§ **Data entries**:
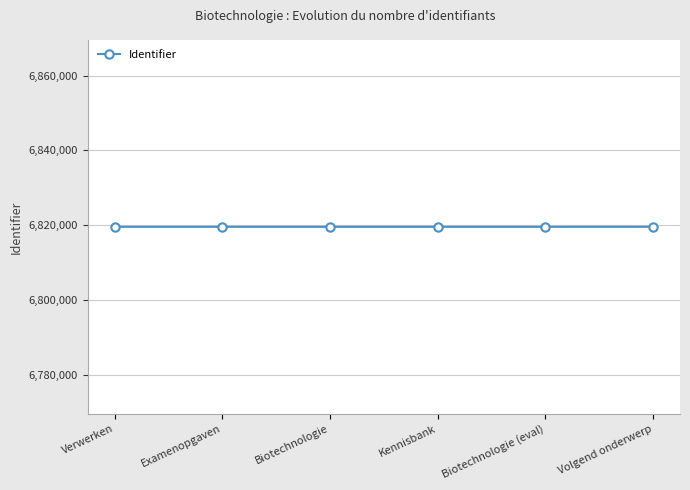

What is the average value?

6819538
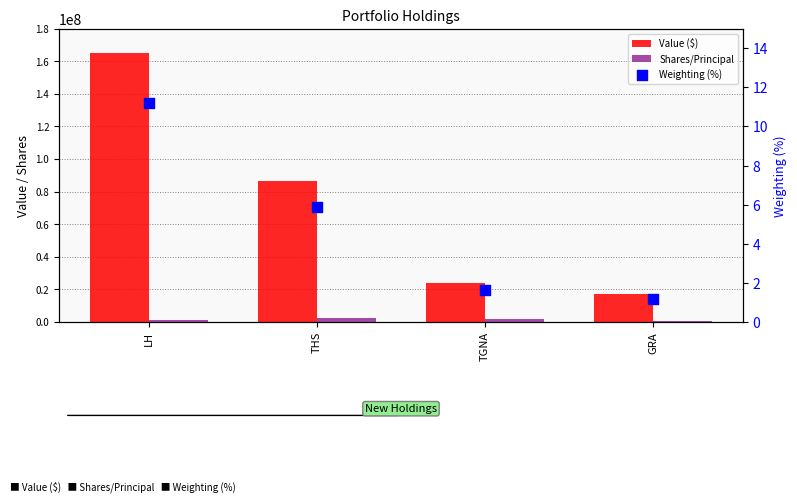

Which series has the widest spread of Y values?

Value ($)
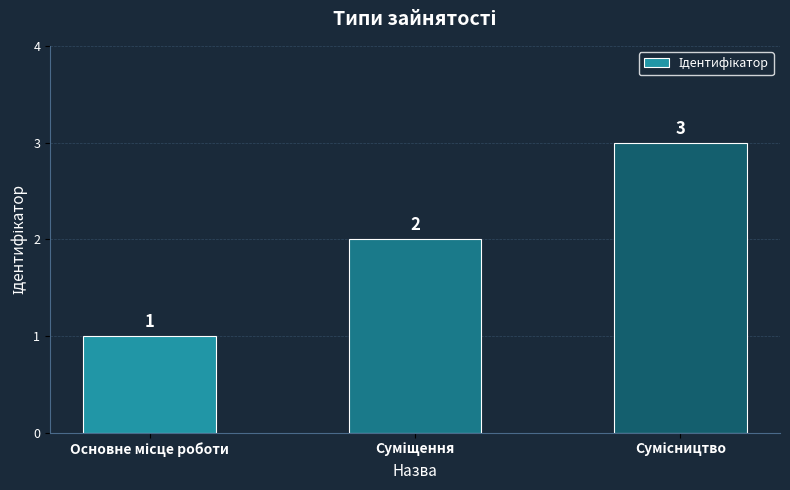

What is the value of the 2nd bar from the left?

2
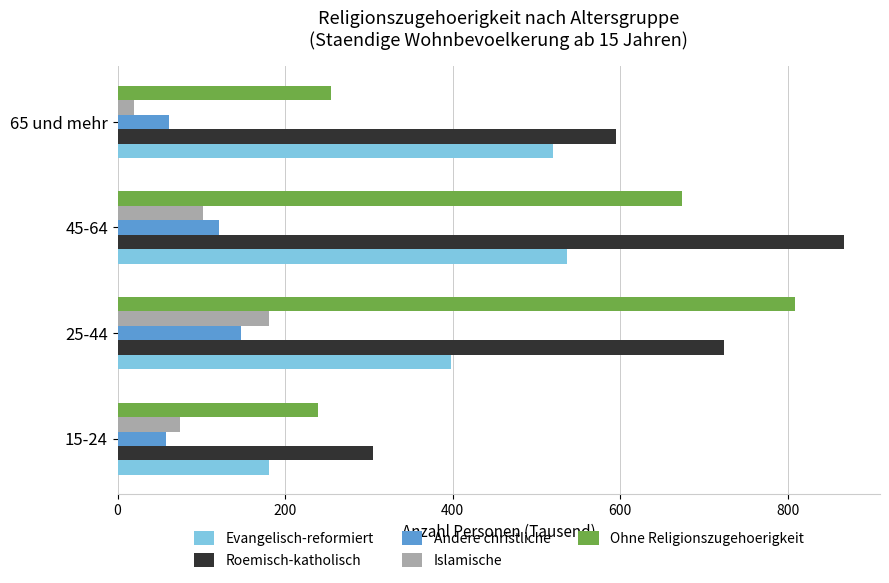

What is the total value across all series at 15-24?

856.9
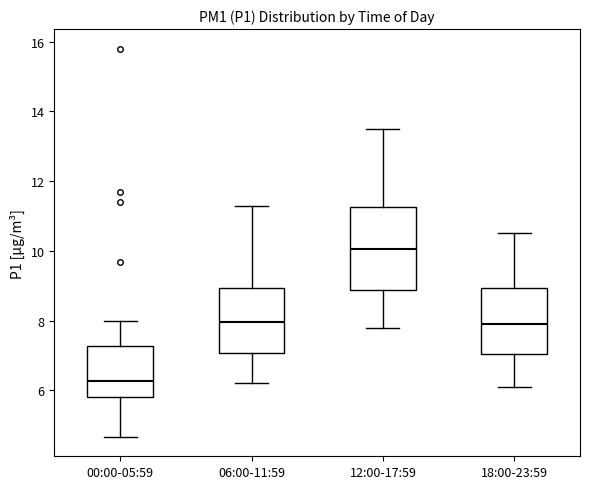

Where is the lower edge of the box for 06:00-11:59 on the y-axis? The values are not printed on the chart, so give them approximately, as read against the axis.

7.0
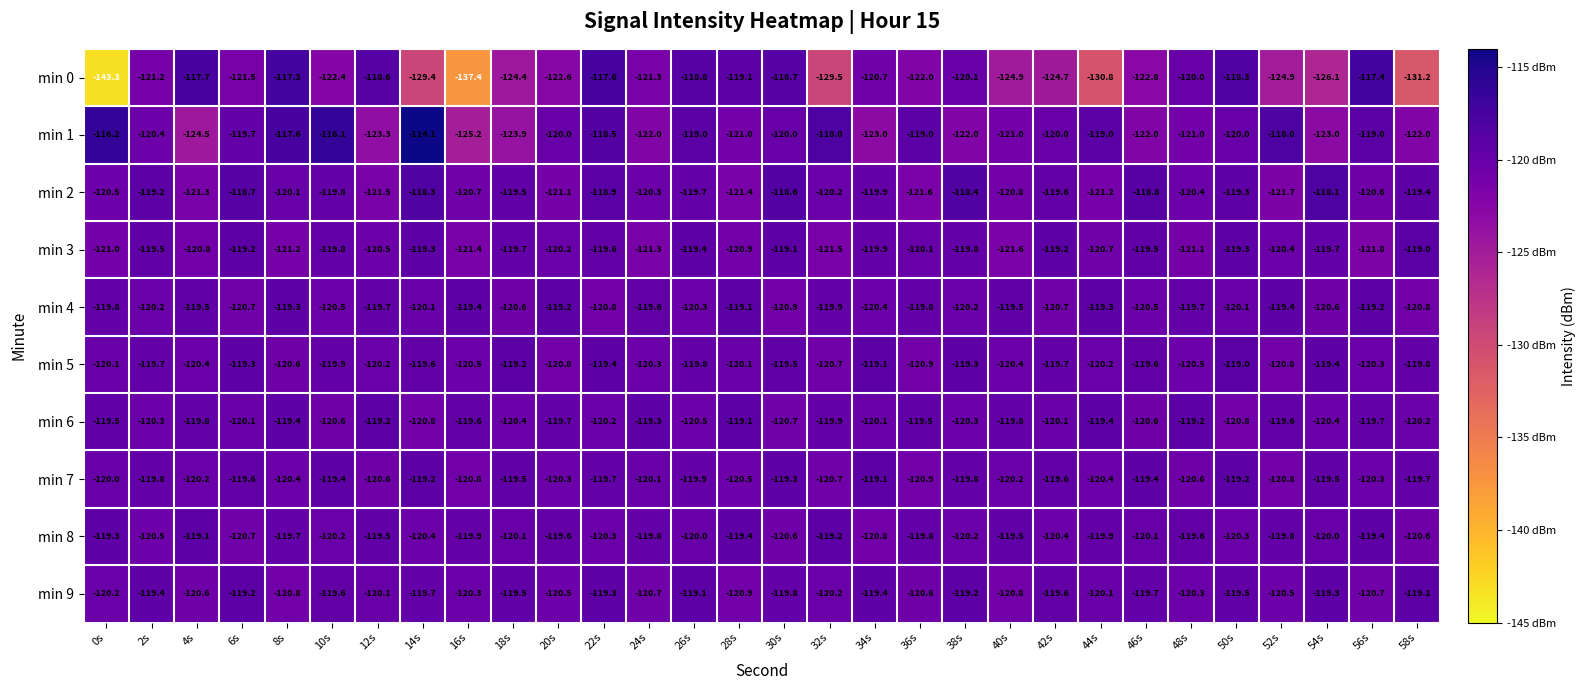

What is the approximate value of min 2 at 4s?

-121.3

§ **Assigned task**: Please reproduce the text of all the entries above verbatim, omitting the pictures.

§ **Solved exercise**:
What is the average value?

6819538

Which series has the widest spread of Y values?

Value ($)

What is the value of the 2nd bar from the left?

2

What is the total value across all series at 15-24?

856.9

Where is the lower edge of the box for 06:00-11:59 on the y-axis? The values are not printed on the chart, so give them approximately, as read against the axis.

7.0

What is the approximate value of min 2 at 4s?

-121.3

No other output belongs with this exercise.